In truth, I am pretty clear about why I write. I would love to share my thoughts with as broad an audience as possible but I write to help me make sense of my experience. Writing to make sense of my experience may be a function of temperament, so I’m not making the case that one’s experience requires you to write about it. But, for me, I have discovered this to be essential.
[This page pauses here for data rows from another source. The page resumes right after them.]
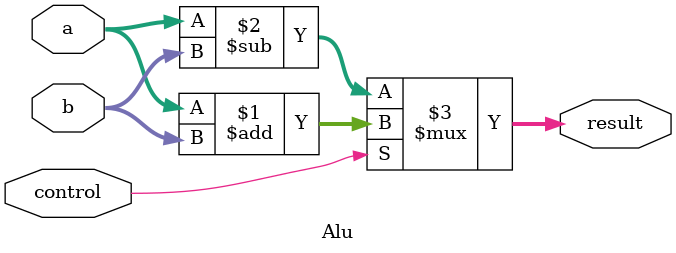
<source format=v>
module Alu #(
    parameter DATA_WIDTH = 16
)(
    a,
    b,
    control,      
    result
);

//-------------------------------------------------------
// Input & Output Declaraiton
//-------------------------------------------------------
input  signed [DATA_WIDTH-1:0] a;
input  signed [DATA_WIDTH-1:0] b;
input  control;
output wire signed [DATA_WIDTH-1:0] result;

assign result = (control) ? a + b : a - b;

endmodule

</source>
My mind is a very busy place, managing the various systems that support my survival, as well as sorting through bucket-loads of sensory perceptions I experience from moment to moment. Much of this, like clouds on a breezy day drifts by me with little attention paid to it beyond simply noting it. My last book, NATHANIEL’S GOT THE BLUES, took up this theme as it explored the life of Nathaniel, an aging rat, who had arrived at a point in his life where he found little meaning. His old friend, Mr. Leach rebukes him for attempting to live off the epiphanies of others. Meaning is discovered through the hard work of digging into one’s experience. Leach exhorts Nathaniel to wring from his own experience the unique meaning for his life’s journey. While the book was assigned to the genre of ‘Young Adults’ (I suppose because it involves anthropomorphized animals), it’s subject matter is more likely to appeal to those who have lived long enough to have slogged through life’s desolate valleys and ascended its glorious hill tops more than a few times. Perception without interpretation, and the assignment of its relative importance, is meaningless. Old Nathaniel had become complacent, content to watch his perceptions simply float past. Doing the harder work of looking at our experience from many angles; entering into a dialogue with it, and finding a place for it in our life is how we create and hone our beliefs and discover meaning.
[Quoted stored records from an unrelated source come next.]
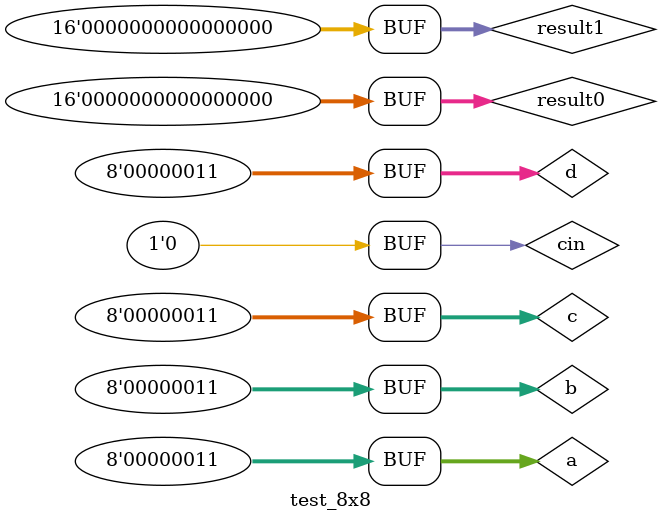
<source format=sv>
`timescale 1ns / 1ps
module test_8x8;
  reg [7:0] a,b,c,d;
  reg cin;
  wire cout;
  wire [15:0] result0, result1, sum;
  
  Add4bits TestFA (result0, result1, cin, cout, sum);
  vedic8x8 Vedic0(a, b, result0); 
  vedic8x8 Vedic1(c, d, result1); 
  

initial begin
		#10 result0= 16'b0; result1= 16'b0; cin=1'b0;
    #10 a= 8'b00000011; b= 8'b00000011; cin=1'b0;
  	#10 c= 8'b00000011; d= 8'b00000011; cin=1'b0;
    //#20 a= 8'b00110000; b= 8'b00100011;
    //#20 a= 8'b00100000; b= 8'b00100101;
    //#20 a= 8'b00000001; b= 8'b00000001;
    //#20 a= 8'b00010011; b= 8'b01110011;
    //#50 $finish; 
end

//always #5 clk = ~clk  ; 

endmodule

</source>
I was an active parish minister for over twenty years. I entered the ministry having no real understanding of what I believed or what I was doing, yet possessing a decent command of philosophical theology and the clinical aspects of pastoral care mostly for those in the midst of crisis. A critical part of what a parish minister does is climbing the stairs of the pulpit week after week where one looms high above the congregation below. This young Minister attempts to assist the assembled, (many with far more experience than his own) with their journeys toward a meaningful life. It is an undertaking of considerable gravity, very difficult for someone in their mid-twenties to fully grasp, although I certainly was unaware of, or willing to admit it at the time. Reflecting back on these years, I can now see that week after week I climbed into that pulpit to hammer out what I believed in the presence of my congregation. I suppose this is true for many and not unique to me. For some in the pews, it must have been tedious and the sometimes sophomoric discoveries I conveyed surely tested their patience. But this process of discovering and shaping one’s beliefs, in some ways, is probably rooted in the original meanings of the words parish and parson. Parish was derived from the Greek, paroikia, meaning sojourning. The word parson is derived from the word Person. The job of the parson is to always be the person in the midst of their congregation; the one who reflects all that it means to be a person…a sojourner. This Parson as Person does not know it at the time, but they stand naked before their congregation and would do well to hope they won’t be killed for doing so. I have had this borne out over the last several decades in dream after dream after dream. Moreover, the role model of Jesus and the dark details of crucifixion ought to inspire some fear and trembling in every parson.
While I live my life out much more privately these days, the quest for extracting meaning from my experience goes on. To do this internally without committing it to words is, for me is a fruitless task. Internal explorations alone are ultimately like smoke which dissipates soon after its shape becomes manifest. For me, meaning and belief are made manifest when they are externalized through the written or spoken word. Does this mean that these words, these beliefs, somehow become immutable? Of course not. They simply mark the path I have trod to bring me to where I am today. To know where you are going, it’s helpful to see where you have been. There are portions of this path I can barely stand to look at today, but there they are as part of that which has brought me to this moment. And of course, to look at this path is in itself a perception in need of interpretation. So, tomorrow, as others have discovered long before me, it may all be just words, words, words, little more than straw.